We’ve recently started suggesting to use snap to install Notepadqq, and some of you weren’t happy about it. Why don’t we push towards traditional packages?
There are a lot of reasons here, in a blog post which is actually against snap: http://kmkeen.com/maintainers-matter/.
This seems weird. How can we use a post against snap to justify the fact that we suggest our users to use snap?
In short, that blog post is saying that systems like snap are bad because they shift the packaging work from the maintainers of the target distribution to the upstream developers. Why is this bad? Because Maintainers Provide Consistency:
Maintainers also shield users from developers, offering a layer of quality control. At the very least, all the software in a distribution should play friendly with any other piece of software in the repositories. Maintainers are responsible for that, as well as choosing a subset of the (subjectively) best software FOSS has to offer.

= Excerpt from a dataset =

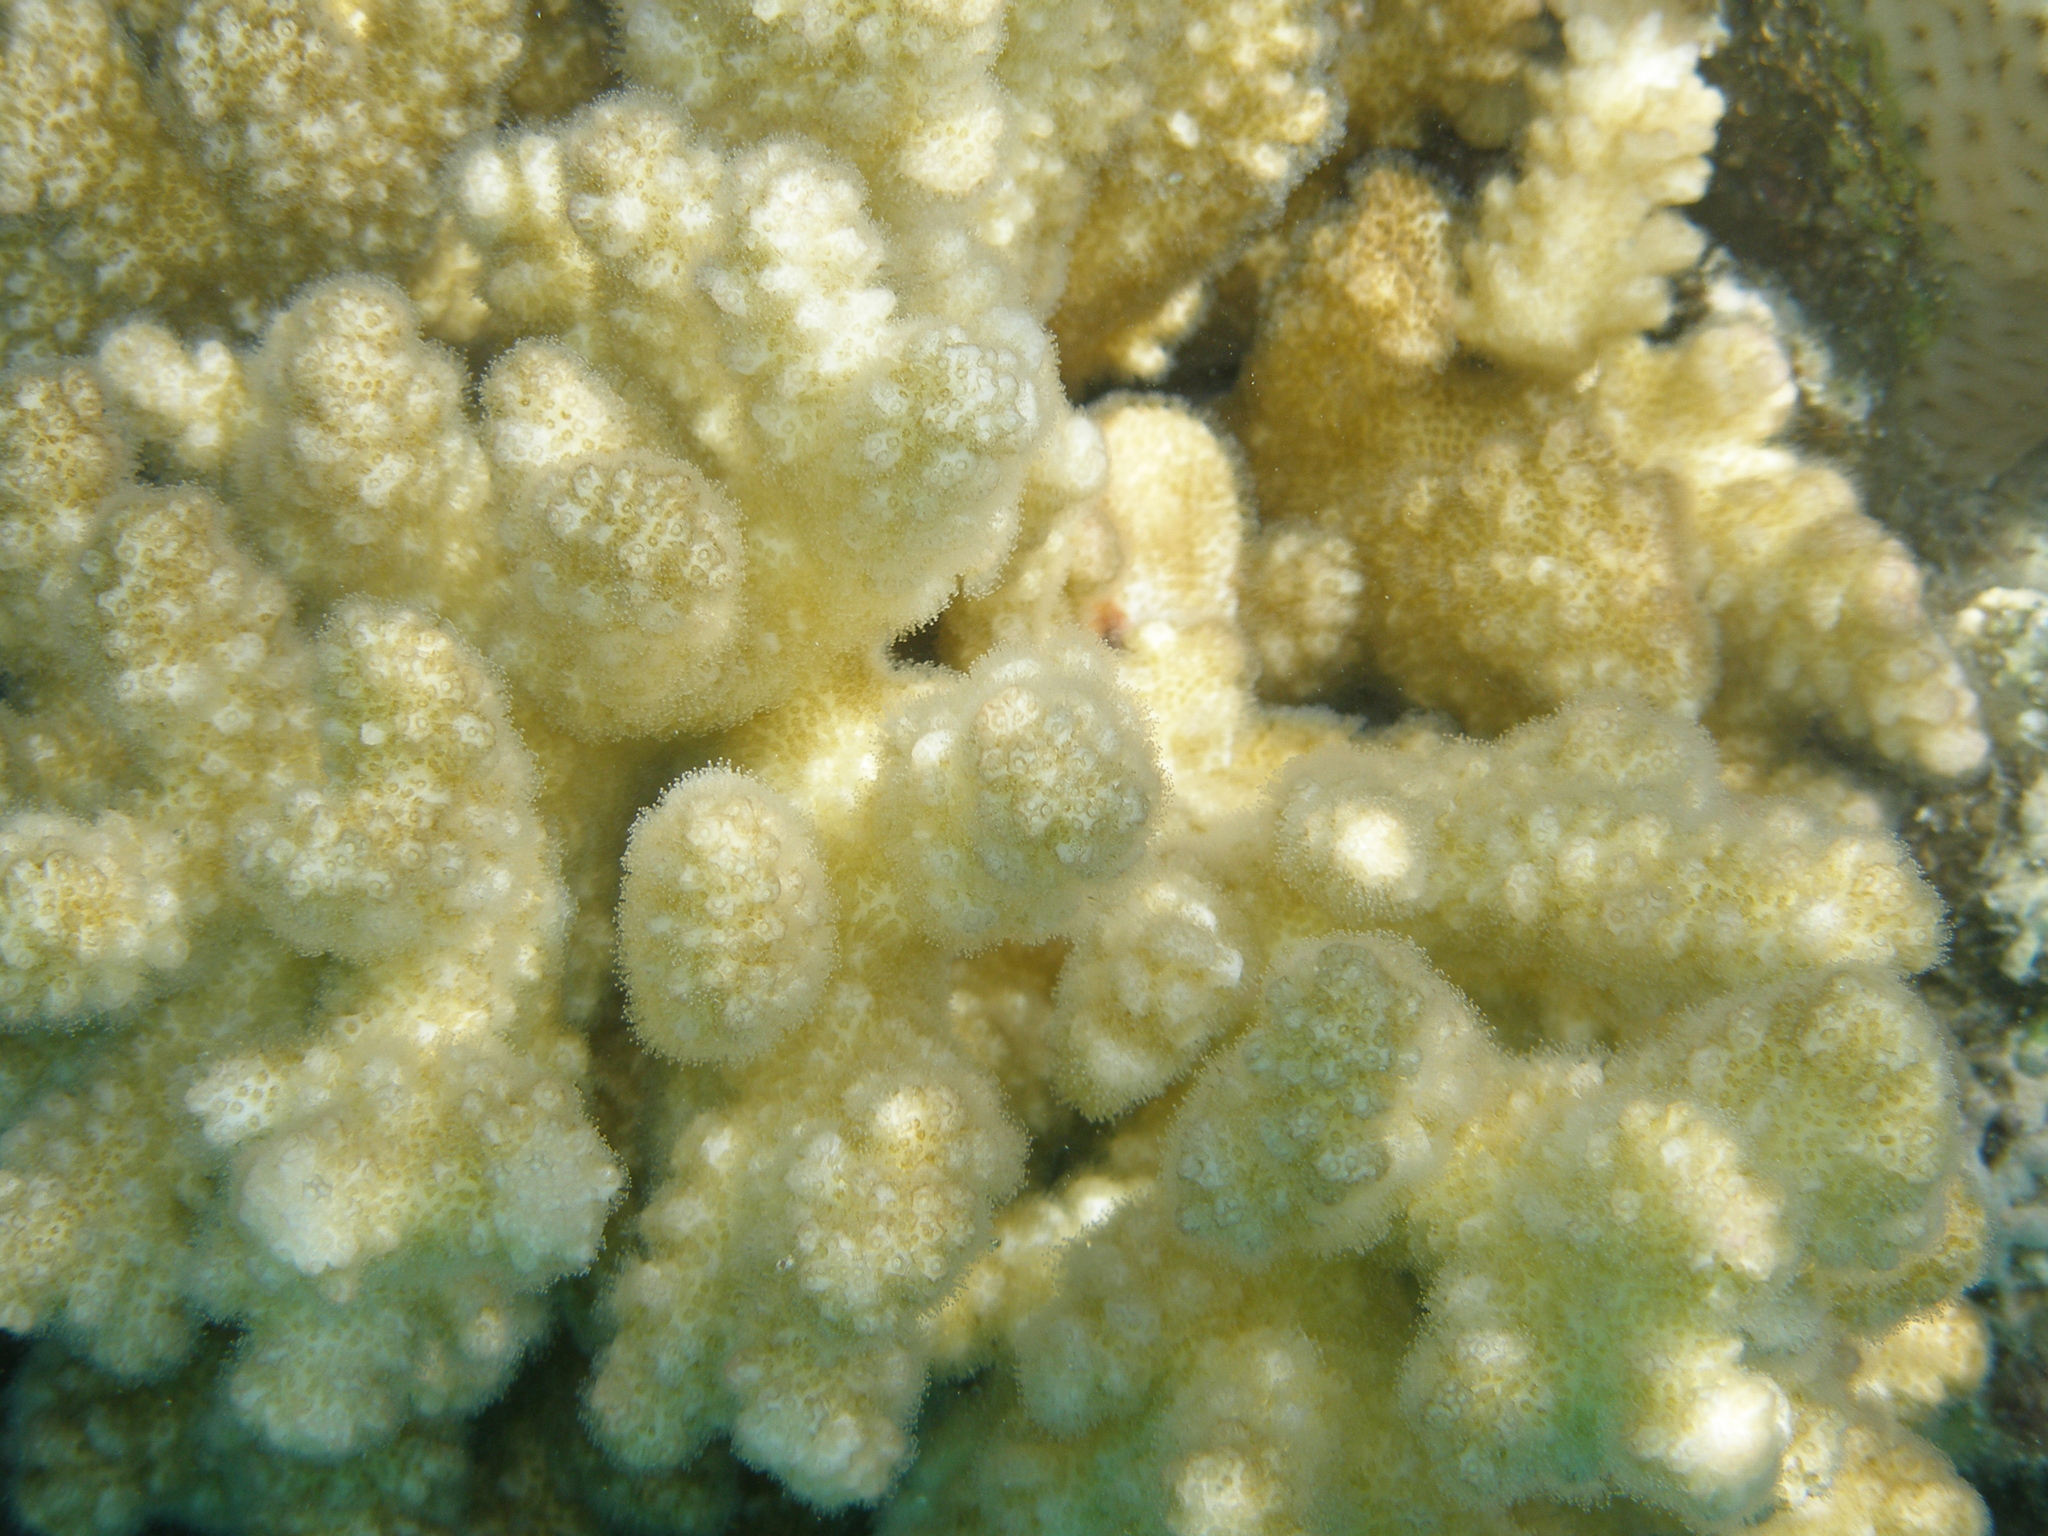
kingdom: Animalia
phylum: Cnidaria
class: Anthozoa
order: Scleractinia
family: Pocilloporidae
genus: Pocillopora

= Description of the task =
Continue the passage above on distributing Notepadqq through snap, starting right after its final sentence.

= Answer for this exercise =
And that makes sense. The only problem is, we don’t have the resources to build the packages for all the different distributions ourselves. We could concentrate on a few ones, like we’ve done with our PPA. But:
- it is, for us, impossible to check every version of every distro for compatibility with our software
- we’ve had a lot of problems in the past with issues in the PPA packages exactly for this reason, and users weren’t happy
- still, a lot of distros wouldn’t have official packages.
So, what we chose to do is to focus on snap in order to ensure to make Notepadqq reliably available to most of the people.
What can YOU do?
A lot of independent people decided to create a Notepadqq package for their distribution. You can and should use them, if available. There are none for Debian, though. Or Ubuntu.
If you want to do something, there is an open Debian Request For Packaging (RFP): let them hear you by telling why you’d love to have a Debian package for Notepadqq at https://bugs.debian.org/cgi-bin/bugreport.cgi?bug=740809.
Thanks!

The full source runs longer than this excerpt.